Several powdered and natural alternatives to sugar exist, also called artificial sweetneners.

Agave syrup

An extract of Mexican plant called the agave. High in fructose, it is sweeter than sugar and low in calories, so it is considered a natural artificial sweetener. Suitable for vegetarians and found in organic shops.

Stevia

Comes from a South American plant; It's much sweeter than sugar and calorie free. However, it is hard to get the amount right and its effects on the body are still being debated.

Cereals

Rice, barley, wheat etc. Syrups are extracted during fermentation of these cereals, which produce fats naturally. Their colour and tastes differ. They are less calorific, higher in minerals and used to sweeten yoghurts and mashed fruit. However, their sweetness is weaker than sugar and they liquidify during cooking, which prevents their use in desserts.

Artificial sweeteners

They are used a lot in industrial food production. The best known is aspartame. Their sweetening power is very strong and their calorie content is modest.

What sugar to use for desserts?

Each sugar or artificial sweetener has its own characteristics. Icing sugar is ideal for meringues and cake decoration.

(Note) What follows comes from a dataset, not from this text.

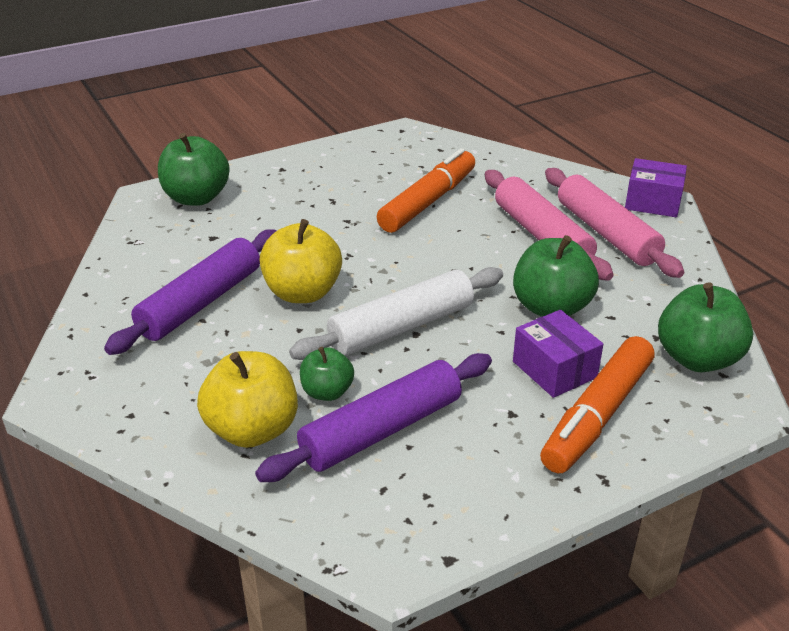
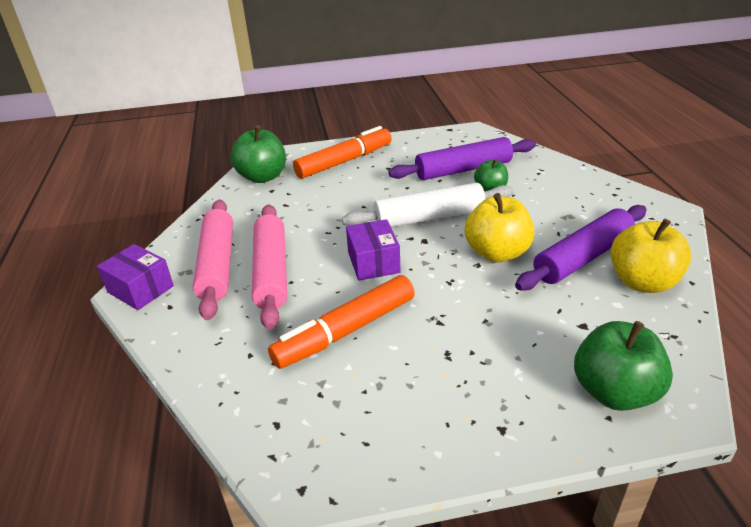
camera: 160 degrees left, 0 degrees up
(252, 430) = (537, 178): yellow apple -> yellow apple (642, 282)
(551, 308) = (318, 215): green apple -> none
(554, 369) = (348, 182): purple box -> purple box (373, 262)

The finesse and neutral flavour of white sugar means it can be used in all desserts, but there's nothing to stop you from using whole sugar in your desserts, as long as you reduce the quantities indicated in the recipe. The same applies if you want to cook with honey and maple syrup or add extra flavours. If you want to use artificial sweeteners, whether they are natural or not, check that you can use them for cooking (some don't stand up to heat) and that they don't leave a bitter aftertaste.